> _Job_
Copy each entry below verbatim. Skip the pictures.

Data items:
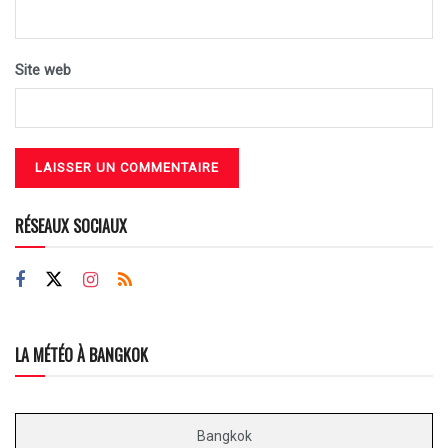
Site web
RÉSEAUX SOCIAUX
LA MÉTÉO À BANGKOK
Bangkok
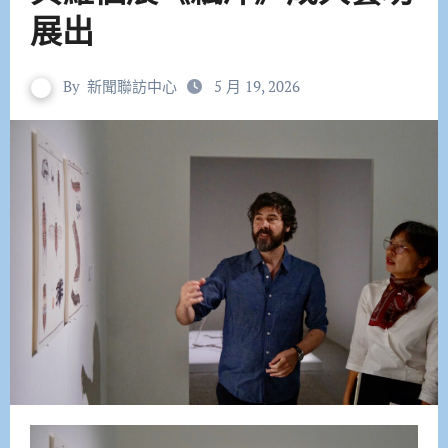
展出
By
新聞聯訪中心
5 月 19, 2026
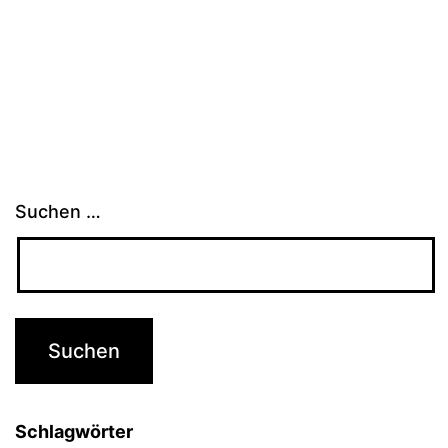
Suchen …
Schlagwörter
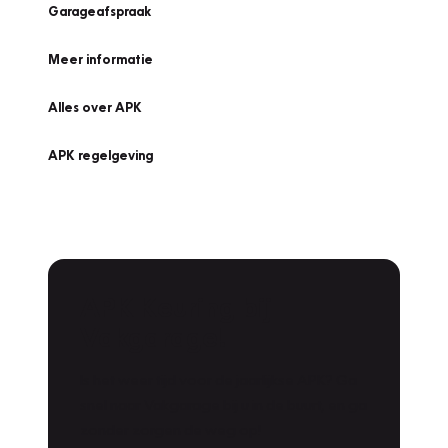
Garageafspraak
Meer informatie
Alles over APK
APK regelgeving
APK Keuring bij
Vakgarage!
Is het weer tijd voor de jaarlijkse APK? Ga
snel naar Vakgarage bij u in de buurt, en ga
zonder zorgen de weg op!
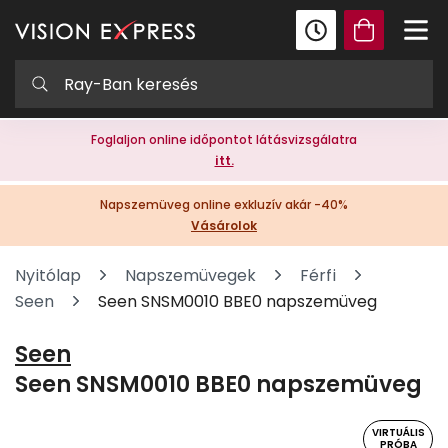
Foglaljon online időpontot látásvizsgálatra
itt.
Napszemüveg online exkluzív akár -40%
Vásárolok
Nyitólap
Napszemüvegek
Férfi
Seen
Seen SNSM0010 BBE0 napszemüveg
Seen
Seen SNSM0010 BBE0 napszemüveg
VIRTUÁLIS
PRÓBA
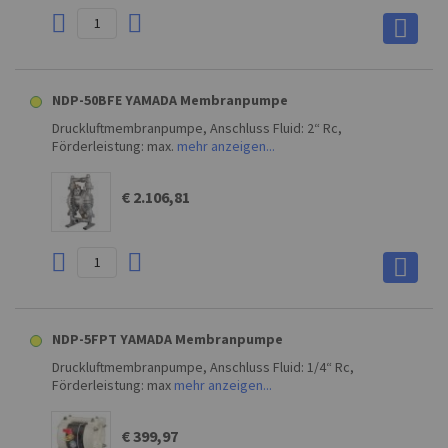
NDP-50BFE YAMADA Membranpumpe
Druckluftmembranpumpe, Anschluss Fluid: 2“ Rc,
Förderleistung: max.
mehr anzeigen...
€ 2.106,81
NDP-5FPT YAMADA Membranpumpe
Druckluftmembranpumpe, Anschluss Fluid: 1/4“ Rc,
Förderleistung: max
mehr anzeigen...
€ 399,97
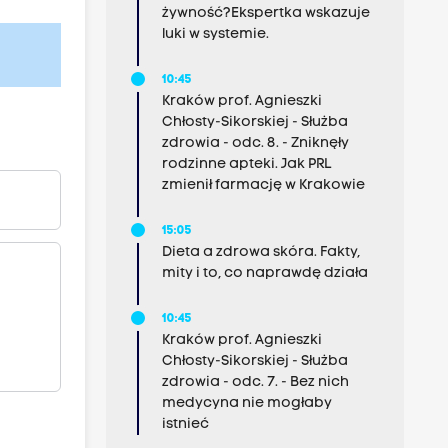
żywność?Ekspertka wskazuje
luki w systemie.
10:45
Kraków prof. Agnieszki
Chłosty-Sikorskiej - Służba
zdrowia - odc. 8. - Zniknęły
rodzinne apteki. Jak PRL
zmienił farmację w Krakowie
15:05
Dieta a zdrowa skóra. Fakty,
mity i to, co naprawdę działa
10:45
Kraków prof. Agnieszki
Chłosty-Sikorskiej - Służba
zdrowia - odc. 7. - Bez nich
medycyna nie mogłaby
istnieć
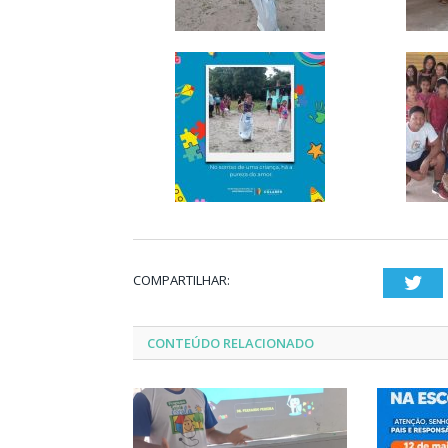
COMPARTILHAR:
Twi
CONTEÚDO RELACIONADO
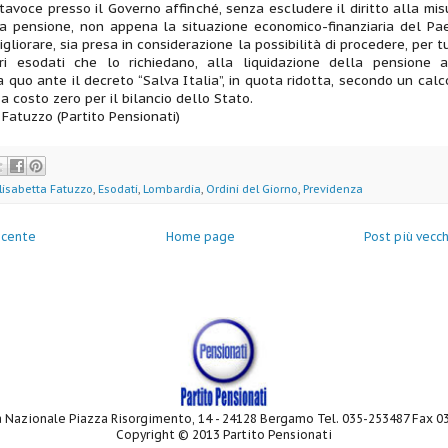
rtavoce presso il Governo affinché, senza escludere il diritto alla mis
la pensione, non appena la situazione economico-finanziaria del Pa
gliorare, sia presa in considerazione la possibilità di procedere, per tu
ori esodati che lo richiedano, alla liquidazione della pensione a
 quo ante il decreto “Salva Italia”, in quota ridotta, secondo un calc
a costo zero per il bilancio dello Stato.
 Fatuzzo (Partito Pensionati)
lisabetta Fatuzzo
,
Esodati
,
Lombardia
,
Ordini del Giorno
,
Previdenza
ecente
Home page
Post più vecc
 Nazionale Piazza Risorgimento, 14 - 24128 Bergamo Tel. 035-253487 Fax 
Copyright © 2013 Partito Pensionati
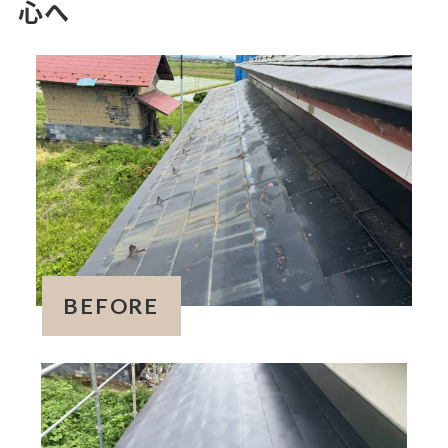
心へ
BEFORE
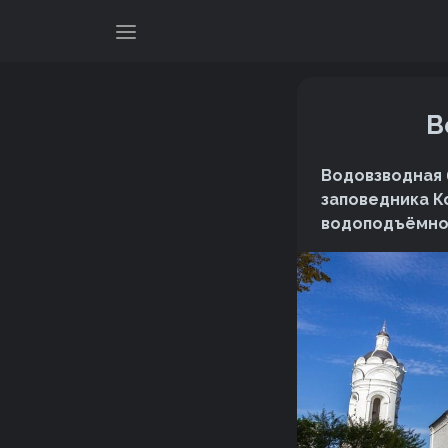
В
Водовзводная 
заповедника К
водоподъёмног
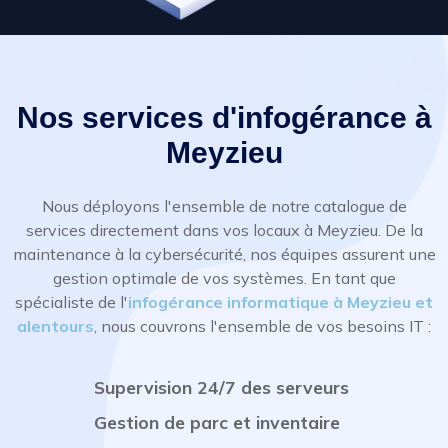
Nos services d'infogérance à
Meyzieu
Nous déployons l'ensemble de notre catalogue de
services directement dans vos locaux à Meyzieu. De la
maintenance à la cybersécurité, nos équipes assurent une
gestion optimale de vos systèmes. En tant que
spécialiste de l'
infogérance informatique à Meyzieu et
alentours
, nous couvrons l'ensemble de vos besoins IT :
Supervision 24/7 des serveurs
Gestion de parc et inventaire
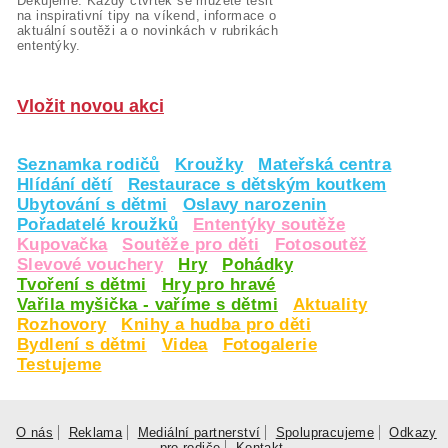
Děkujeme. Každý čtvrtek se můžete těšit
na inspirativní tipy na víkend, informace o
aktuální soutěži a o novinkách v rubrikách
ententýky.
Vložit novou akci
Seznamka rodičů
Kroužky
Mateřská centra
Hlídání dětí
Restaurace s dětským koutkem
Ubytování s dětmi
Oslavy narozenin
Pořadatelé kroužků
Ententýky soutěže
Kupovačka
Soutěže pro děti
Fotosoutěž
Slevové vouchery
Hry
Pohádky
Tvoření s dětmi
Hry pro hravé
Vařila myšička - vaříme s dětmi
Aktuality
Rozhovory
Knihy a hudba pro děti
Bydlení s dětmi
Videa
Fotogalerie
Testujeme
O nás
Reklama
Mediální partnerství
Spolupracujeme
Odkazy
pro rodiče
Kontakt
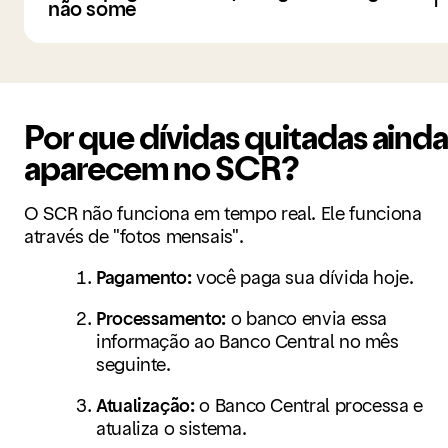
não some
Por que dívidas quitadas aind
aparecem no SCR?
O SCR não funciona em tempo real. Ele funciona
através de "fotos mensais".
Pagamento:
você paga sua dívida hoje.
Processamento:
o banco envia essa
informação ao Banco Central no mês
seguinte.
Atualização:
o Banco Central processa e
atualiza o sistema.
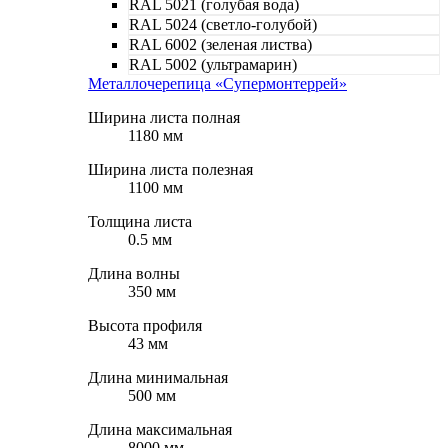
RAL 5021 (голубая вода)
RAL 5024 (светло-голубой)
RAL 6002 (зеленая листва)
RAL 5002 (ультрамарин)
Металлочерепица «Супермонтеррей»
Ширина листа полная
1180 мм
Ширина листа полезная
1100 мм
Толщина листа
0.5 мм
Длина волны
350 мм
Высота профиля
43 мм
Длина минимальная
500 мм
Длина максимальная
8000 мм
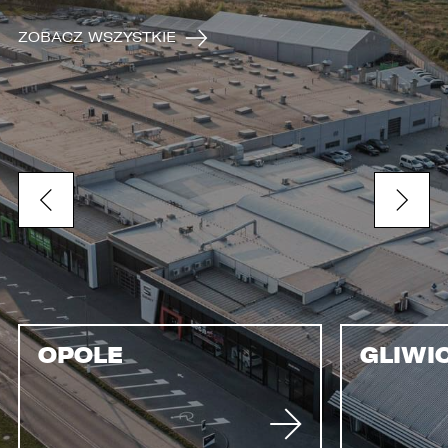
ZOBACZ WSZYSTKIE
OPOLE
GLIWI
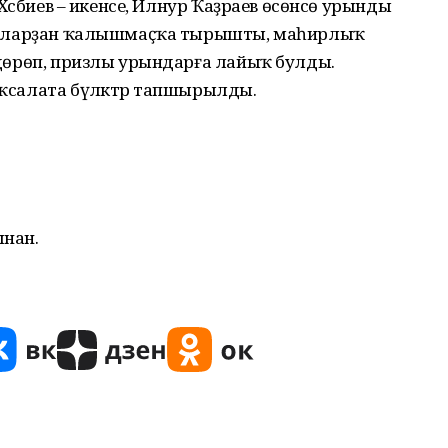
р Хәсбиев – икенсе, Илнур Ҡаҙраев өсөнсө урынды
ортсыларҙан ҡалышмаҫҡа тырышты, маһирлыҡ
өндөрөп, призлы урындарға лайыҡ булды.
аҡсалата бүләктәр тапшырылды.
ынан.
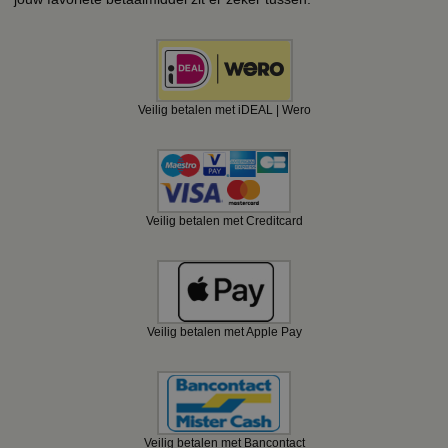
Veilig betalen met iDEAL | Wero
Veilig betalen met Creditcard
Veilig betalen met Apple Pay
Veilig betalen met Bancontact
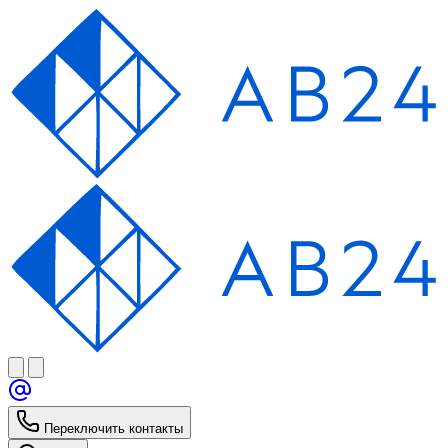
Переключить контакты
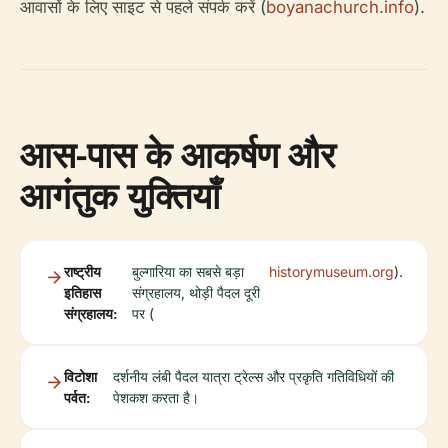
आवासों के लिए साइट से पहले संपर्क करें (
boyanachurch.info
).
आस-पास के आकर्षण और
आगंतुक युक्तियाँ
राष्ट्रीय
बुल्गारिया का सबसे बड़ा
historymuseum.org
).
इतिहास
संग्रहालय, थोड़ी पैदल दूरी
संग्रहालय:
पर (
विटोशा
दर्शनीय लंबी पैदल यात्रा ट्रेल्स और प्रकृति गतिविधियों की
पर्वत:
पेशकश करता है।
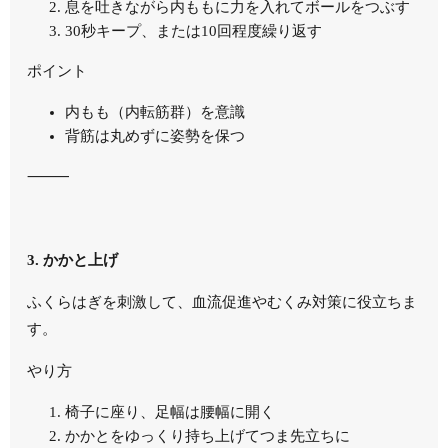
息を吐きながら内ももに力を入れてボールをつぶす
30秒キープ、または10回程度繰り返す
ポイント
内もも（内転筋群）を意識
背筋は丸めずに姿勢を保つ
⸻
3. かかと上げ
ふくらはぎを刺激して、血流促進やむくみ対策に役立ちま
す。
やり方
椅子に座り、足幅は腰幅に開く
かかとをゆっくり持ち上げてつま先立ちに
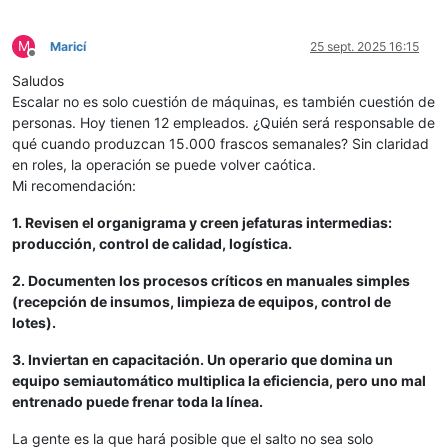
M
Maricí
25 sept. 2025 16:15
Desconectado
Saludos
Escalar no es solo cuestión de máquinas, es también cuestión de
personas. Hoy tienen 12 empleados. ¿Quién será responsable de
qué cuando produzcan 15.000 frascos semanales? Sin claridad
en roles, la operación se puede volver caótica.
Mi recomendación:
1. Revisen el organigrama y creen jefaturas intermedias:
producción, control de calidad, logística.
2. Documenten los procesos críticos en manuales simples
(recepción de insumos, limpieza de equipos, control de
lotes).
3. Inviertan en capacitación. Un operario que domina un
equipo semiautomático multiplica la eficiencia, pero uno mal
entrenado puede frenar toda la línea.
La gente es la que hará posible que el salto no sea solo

> _Response below_
Site web
RÉSEAUX SOCIAUX
LA MÉTÉO À BANGKOK
Bangkok
展出
By
新聞聯訪中心
5 月 19, 2026
Suchen …
Schlagwörter
Garageafspraak
Meer informatie
Alles over APK
APK regelgeving
APK Keuring bij
Vakgarage!
Is het weer tijd voor de jaarlijkse APK? Ga
snel naar Vakgarage bij u in de buurt, en ga
zonder zorgen de weg op!
Foglaljon online időpontot látásvizsgálatra
itt.
Napszemüveg online exkluzív akár -40%
Vásárolok
Nyitólap
Napszemüvegek
Férfi
Seen
Seen SNSM0010 BBE0 napszemüveg
Seen
Seen SNSM0010 BBE0 napszemüveg
VIRTUÁLIS
PRÓBA
NDP-50BFE YAMADA Membranpumpe
Druckluftmembranpumpe, Anschluss Fluid: 2“ Rc,
Förderleistung: max.
mehr anzeigen...
€ 2.106,81
NDP-5FPT YAMADA Membranpumpe
Druckluftmembranpumpe, Anschluss Fluid: 1/4“ Rc,
Förderleistung: max
mehr anzeigen...
€ 399,97
żywność?Ekspertka wskazuje
luki w systemie.
10:45
Kraków prof. Agnieszki
Chłosty-Sikorskiej - Służba
zdrowia - odc. 8. - Zniknęły
rodzinne apteki. Jak PRL
zmienił farmację w Krakowie
15:05
Dieta a zdrowa skóra. Fakty,
mity i to, co naprawdę działa
10:45
Kraków prof. Agnieszki
Chłosty-Sikorskiej - Służba
zdrowia - odc. 7. - Bez nich
medycyna nie mogłaby
istnieć
COMPARTILHAR:
Twi
CONTEÚDO RELACIONADO
rtavoce presso il Governo affinché, senza escludere il diritto alla mis
la pensione, non appena la situazione economico-finanziaria del Pa
gliorare, sia presa in considerazione la possibilità di procedere, per tu
ori esodati che lo richiedano, alla liquidazione della pensione a
 quo ante il decreto “Salva Italia”, in quota ridotta, secondo un calc
a costo zero per il bilancio dello Stato.
 Fatuzzo (Partito Pensionati)
lisabetta Fatuzzo
,
Esodati
,
Lombardia
,
Ordini del Giorno
,
Previdenza
ecente
Home page
Post più vecc
 Nazionale Piazza Risorgimento, 14 - 24128 Bergamo Tel. 035-253487 Fax 
Copyright © 2013 Partito Pensionati
心へ
BEFORE
В
Водовзводная 
заповедника К
водоподъёмног
Nos services d'infogérance à
Meyzieu
Nous déployons l'ensemble de notre catalogue de
services directement dans vos locaux à Meyzieu. De la
maintenance à la cybersécurité, nos équipes assurent une
gestion optimale de vos systèmes. En tant que
spécialiste de l'
infogérance informatique à Meyzieu et
alentours
, nous couvrons l'ensemble de vos besoins IT :
Supervision 24/7 des serveurs
Gestion de parc et inventaire
Děkujeme. Každý čtvrtek se můžete těšit
na inspirativní tipy na víkend, informace o
aktuální soutěži a o novinkách v rubrikách
ententýky.
Vložit novou akci
Seznamka rodičů
Kroužky
Mateřská centra
Hlídání dětí
Restaurace s dětským koutkem
Ubytování s dětmi
Oslavy narozenin
Pořadatelé kroužků
Ententýky soutěže
Kupovačka
Soutěže pro děti
Fotosoutěž
Slevové vouchery
Hry
Pohádky
Tvoření s dětmi
Hry pro hravé
Vařila myšička - vaříme s dětmi
Aktuality
Rozhovory
Knihy a hudba pro děti
Bydlení s dětmi
Videa
Fotogalerie
Testujeme
O nás
Reklama
Mediální partnerství
Spolupracujeme
Odkazy
pro rodiče
Kontakt
não some
Por que dívidas quitadas aind
aparecem no SCR?
O SCR não funciona em tempo real. Ele funciona
através de "fotos mensais".
Pagamento:
você paga sua dívida hoje.
Processamento:
o banco envia essa
informação ao Banco Central no mês
seguinte.
Atualização:
o Banco Central processa e
atualiza o sistema.
RAL 5021 (голубая вода)
RAL 5024 (светло-голубой)
RAL 6002 (зеленая листва)
RAL 5002 (ультрамарин)
Металлочерепица «Супермонтеррей»
Ширина листа полная
1180 мм
Ширина листа полезная
1100 мм
Толщина листа
0.5 мм
Длина волны
350 мм
Высота профиля
43 мм
Длина минимальная
500 мм
Длина максимальная
8000 мм
ZOBACZ WSZYSTKIE
OPOLE
GLIWI
р Хәсбиев – икенсе, Илнур Ҡаҙраев өсөнсө урынды
ортсыларҙан ҡалышмаҫҡа тырышты, маһирлыҡ
өндөрөп, призлы урындарға лайыҡ булды.
аҡсалата бүләктәр тапшырылды.
ынан.
Veilig betalen met iDEAL | Wero
Veilig betalen met Creditcard
Veilig betalen met Apple Pay
Veilig betalen met Bancontact
Переключить контакты
आवासों के लिए साइट से पहले संपर्क करें (
boyanachurch.info
).
आस-पास के आकर्षण और
आगंतुक युक्तियाँ
राष्ट्रीय
बुल्गारिया का सबसे बड़ा
historymuseum.org
).
इतिहास
संग्रहालय, थोड़ी पैदल दूरी
संग्रहालय:
पर (
विटोशा
दर्शनीय लंबी पैदल यात्रा ट्रेल्स और प्रकृति गतिविधियों की
पर्वत:
पेशकश करता है।
息を吐きながら内ももに力を入れてボールをつぶす
30秒キープ、または10回程度繰り返す
ポイント
内もも（内転筋群）を意識
背筋は丸めずに姿勢を保つ
⸻
3. かかと上げ
ふくらはぎを刺激して、血流促進やむくみ対策に役立ちま
す。
やり方
椅子に座り、足幅は腰幅に開く
かかとをゆっくり持ち上げてつま先立ちに
M
Maricí
25 sept. 2025 16:15
Desconectado
Saludos
Escalar no es solo cuestión de máquinas, es también cuestión de
personas. Hoy tienen 12 empleados. ¿Quién será responsable de
qué cuando produzcan 15.000 frascos semanales? Sin claridad
en roles, la operación se puede volver caótica.
Mi recomendación:
1. Revisen el organigrama y creen jefaturas intermedias:
producción, control de calidad, logística.
2. Documenten los procesos críticos en manuales simples
(recepción de insumos, limpieza de equipos, control de
lotes).
3. Inviertan en capacitación. Un operario que domina un
equipo semiautomático multiplica la eficiencia, pero uno mal
entrenado puede frenar toda la línea.
La gente es la que hará posible que el salto no sea solo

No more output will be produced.